Abstract

ABSTRACT The foundations of psychoanalysis in the German idealist concepts of the reflexive human self have been the subject of detailed investigations devoted to the intertwined processes of introspection, consciousness, and the unconscious. Much less consideration has been given to the contemporary French spiritualist philosopher Maine de Biran (1766–1824), whose physiologically-oriented philosophical psychology was (partially) known in its essence by some of the founding thinkers of psycho-analysis. According to Biran’s explicitly anti-Cartesian notion of individual identity, consciousness is constitutively generated through voluntary corporeal effort—by the resistance implied in the act of (ap)perception.
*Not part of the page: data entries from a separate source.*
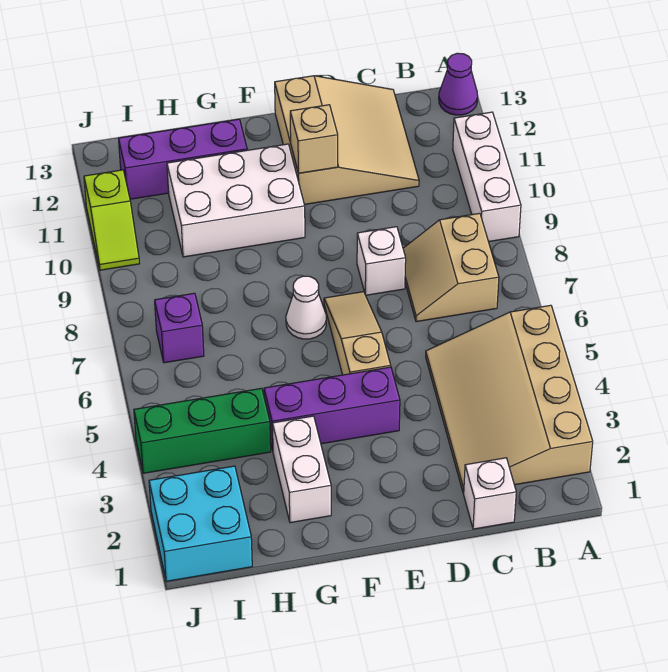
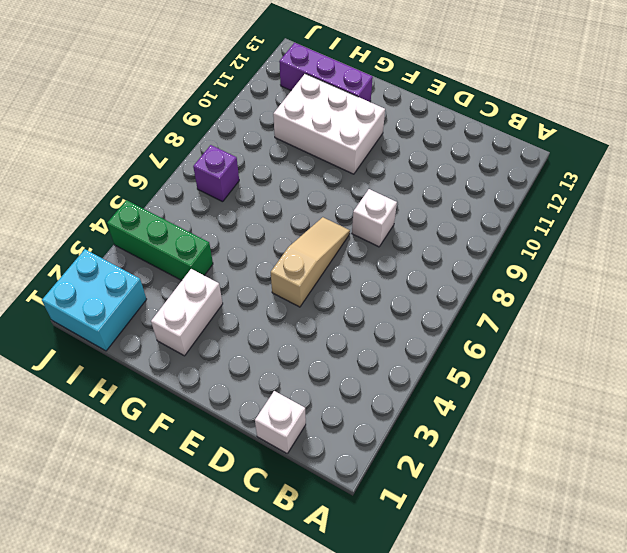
none -> tan slope A2:C5 level 1 top A
none -> white brick A9:A11 level 1
none -> purple cone A13 level 1

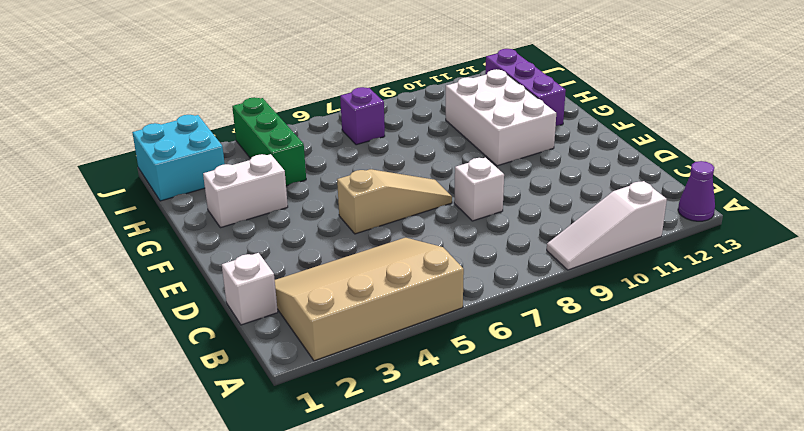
white slope A9:A11 level 1 top 11 -> white brick A9:A11 level 1
none -> tan slope B7:C8 level 1 top B
none -> tan slope C11:E13 level 1 top E
none -> purple brick E4:G4 level 1

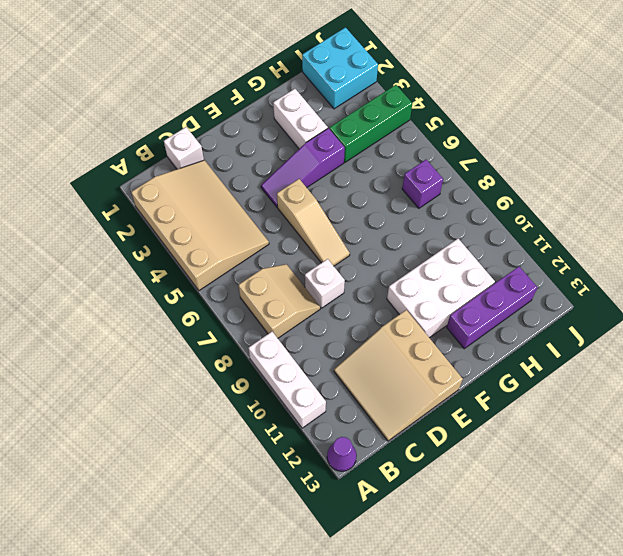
purple slope E4:G4 level 1 top G -> purple brick E4:G4 level 1
none -> white cone F7 level 1
none -> lime slope J10:J11 level 1 top 11
none -> tan brick E11 level 2

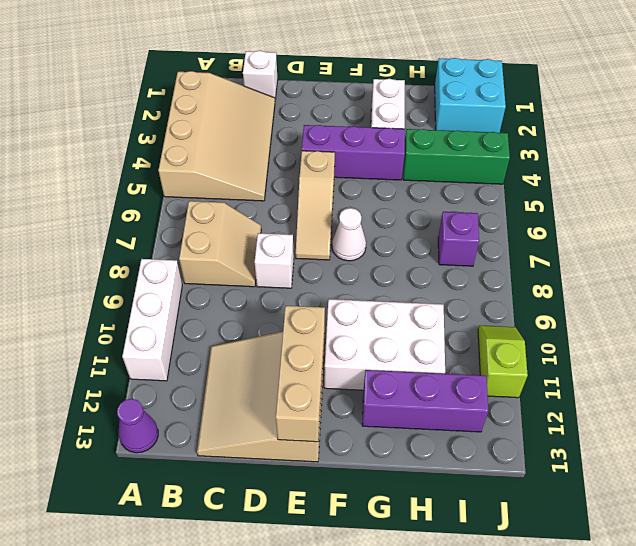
tan brick E11:E13 level 2 -> tan brick E11 level 2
Biran’s shift from an empiricist and sensualist outward perception to a spiritualist introspection (sens intime) marks the turn from Enlightenment to Romanticism. In his chef d’oeuvre, the Essai sur les fondements de la psychologie (1811–ca. 1813), he distinguishes four concentrically layered, heterogeneous spheres or systems of consciousness. At its core is the instinctively motivated système affectif (shared by both animals and humans), followed by the système sensitif that is still subordinated to affections, albeit interconnected with consciousness. The système perceptif involves the tactile and visual senses of attention, while the outer système réflexif of communication via cultural signage is critically interconnected with terminology-based experimental sciences. Departing from Biran’s crucial transformation of Leibniz’s term “petites perceptions” (1704/1714) to “impressions affectives” (1807), this article examines the functioning of the affective unconscious, as analyzed in Biran’s diary, his first treatise (1799-1802), and a speech on obscure perception (1807), delivered during sessions of the Société Médicale de Bergerac.